▸ Work task: In the listing, some lines may hold the string "KiCad"; report how many do, as a bare number.

▸ Data under study:
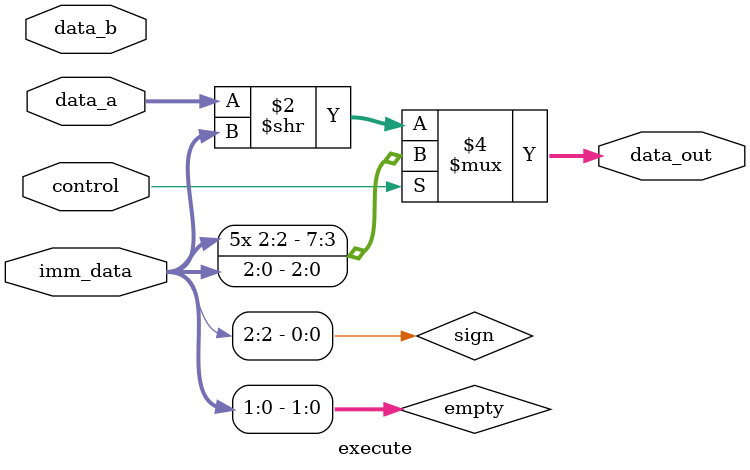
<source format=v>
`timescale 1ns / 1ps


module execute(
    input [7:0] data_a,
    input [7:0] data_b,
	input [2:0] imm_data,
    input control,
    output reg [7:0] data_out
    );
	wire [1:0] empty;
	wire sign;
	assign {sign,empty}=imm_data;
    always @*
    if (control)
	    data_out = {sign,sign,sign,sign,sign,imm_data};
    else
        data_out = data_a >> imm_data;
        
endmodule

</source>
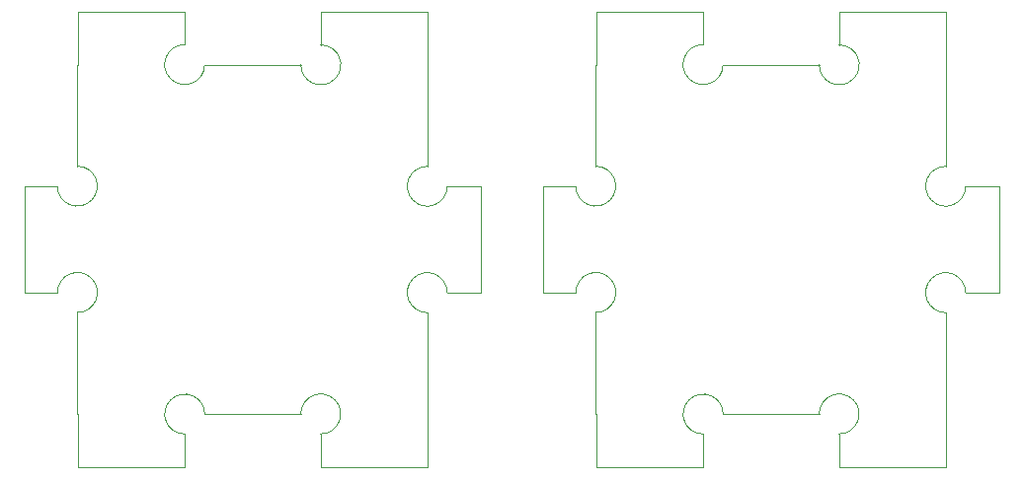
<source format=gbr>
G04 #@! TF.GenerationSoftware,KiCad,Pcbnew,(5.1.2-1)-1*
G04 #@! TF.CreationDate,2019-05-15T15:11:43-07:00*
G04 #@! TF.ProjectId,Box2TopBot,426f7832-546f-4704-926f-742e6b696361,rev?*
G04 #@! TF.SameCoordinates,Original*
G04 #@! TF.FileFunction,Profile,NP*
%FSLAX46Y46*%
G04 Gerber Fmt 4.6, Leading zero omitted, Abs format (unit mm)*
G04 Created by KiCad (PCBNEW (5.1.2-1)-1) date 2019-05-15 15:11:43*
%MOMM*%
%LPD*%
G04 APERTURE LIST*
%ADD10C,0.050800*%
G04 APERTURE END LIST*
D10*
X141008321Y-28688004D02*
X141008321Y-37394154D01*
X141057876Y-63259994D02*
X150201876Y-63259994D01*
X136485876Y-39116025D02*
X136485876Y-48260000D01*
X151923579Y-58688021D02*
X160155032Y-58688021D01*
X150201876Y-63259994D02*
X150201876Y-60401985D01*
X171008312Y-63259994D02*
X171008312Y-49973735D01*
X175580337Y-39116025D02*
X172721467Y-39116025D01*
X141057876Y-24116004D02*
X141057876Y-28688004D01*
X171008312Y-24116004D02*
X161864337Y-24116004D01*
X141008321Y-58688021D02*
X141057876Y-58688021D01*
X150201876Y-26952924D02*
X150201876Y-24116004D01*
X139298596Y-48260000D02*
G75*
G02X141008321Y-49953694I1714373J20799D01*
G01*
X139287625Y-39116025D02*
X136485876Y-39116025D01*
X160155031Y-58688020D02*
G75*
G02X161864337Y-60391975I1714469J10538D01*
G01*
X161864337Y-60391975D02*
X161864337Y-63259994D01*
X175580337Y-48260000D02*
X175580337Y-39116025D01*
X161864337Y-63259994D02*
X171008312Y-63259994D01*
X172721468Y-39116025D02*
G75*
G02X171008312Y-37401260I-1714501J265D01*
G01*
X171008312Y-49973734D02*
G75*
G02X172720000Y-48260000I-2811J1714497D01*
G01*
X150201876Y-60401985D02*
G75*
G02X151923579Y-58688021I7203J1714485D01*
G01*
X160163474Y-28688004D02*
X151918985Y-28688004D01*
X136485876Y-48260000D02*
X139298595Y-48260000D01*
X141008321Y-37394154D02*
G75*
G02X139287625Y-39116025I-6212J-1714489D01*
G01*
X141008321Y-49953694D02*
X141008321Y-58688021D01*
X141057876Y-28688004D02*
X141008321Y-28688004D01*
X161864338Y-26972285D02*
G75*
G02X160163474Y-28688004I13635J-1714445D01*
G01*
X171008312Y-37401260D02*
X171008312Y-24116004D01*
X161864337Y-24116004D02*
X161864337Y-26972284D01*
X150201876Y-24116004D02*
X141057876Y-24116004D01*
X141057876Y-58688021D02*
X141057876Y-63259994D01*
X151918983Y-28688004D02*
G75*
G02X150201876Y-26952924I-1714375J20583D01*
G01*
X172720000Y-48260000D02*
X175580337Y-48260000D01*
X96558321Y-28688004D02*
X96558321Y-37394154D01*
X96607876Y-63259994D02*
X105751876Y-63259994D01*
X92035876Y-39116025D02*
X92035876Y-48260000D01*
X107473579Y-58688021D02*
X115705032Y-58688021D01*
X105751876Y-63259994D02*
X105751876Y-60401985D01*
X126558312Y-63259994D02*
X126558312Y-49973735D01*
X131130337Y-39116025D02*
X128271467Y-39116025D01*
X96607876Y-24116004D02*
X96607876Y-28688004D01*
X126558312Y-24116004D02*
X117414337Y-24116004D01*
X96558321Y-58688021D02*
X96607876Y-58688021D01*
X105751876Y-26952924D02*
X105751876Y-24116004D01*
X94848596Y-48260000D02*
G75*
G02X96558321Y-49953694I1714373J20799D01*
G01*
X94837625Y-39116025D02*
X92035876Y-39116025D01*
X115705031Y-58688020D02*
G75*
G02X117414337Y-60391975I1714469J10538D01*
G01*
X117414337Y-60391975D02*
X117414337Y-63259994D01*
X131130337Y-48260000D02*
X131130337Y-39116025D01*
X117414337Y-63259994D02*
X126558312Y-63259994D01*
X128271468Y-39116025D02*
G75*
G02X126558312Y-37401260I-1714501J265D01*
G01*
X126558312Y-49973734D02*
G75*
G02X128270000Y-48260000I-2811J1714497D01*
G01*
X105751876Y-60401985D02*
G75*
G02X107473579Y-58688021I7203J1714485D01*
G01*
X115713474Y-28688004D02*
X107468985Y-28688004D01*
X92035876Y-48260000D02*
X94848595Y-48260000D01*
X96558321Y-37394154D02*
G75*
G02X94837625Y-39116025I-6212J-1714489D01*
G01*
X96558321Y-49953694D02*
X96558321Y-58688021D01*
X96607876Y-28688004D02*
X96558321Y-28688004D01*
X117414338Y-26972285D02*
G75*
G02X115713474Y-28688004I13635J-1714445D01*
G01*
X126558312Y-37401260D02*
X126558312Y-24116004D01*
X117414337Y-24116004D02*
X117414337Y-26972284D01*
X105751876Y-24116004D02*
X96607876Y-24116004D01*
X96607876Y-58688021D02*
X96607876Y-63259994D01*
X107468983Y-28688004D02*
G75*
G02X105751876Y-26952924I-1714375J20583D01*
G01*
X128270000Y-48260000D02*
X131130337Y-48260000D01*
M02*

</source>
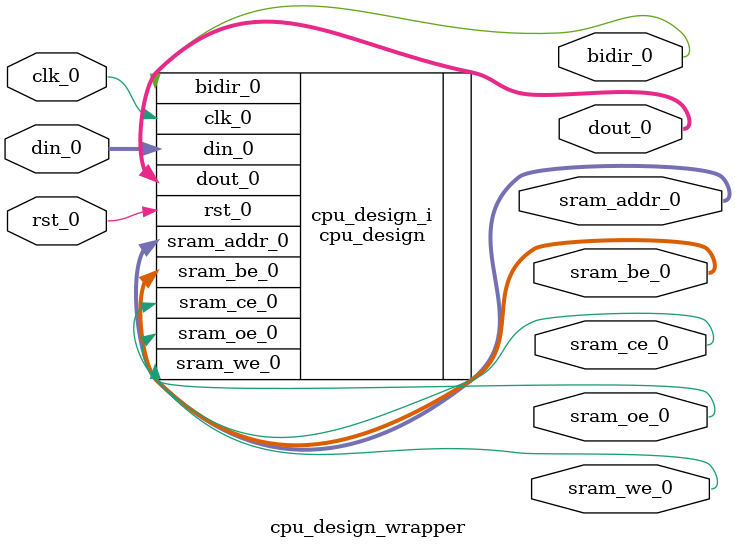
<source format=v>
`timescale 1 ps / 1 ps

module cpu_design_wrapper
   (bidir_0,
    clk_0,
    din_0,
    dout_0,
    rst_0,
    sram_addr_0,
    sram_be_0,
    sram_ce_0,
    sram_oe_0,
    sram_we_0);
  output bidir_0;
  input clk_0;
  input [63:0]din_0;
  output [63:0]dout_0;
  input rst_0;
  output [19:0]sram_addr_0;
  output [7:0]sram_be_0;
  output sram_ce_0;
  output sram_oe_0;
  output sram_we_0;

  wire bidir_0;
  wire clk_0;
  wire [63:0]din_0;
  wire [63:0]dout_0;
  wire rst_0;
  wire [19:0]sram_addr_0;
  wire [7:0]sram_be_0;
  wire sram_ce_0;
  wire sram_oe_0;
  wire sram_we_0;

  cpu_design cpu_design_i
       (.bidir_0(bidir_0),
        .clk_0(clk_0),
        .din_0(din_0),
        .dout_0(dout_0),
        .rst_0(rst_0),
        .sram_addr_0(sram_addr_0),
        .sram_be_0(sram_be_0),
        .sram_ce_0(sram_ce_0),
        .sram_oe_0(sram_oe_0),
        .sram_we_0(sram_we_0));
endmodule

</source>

▸ Expected output: 2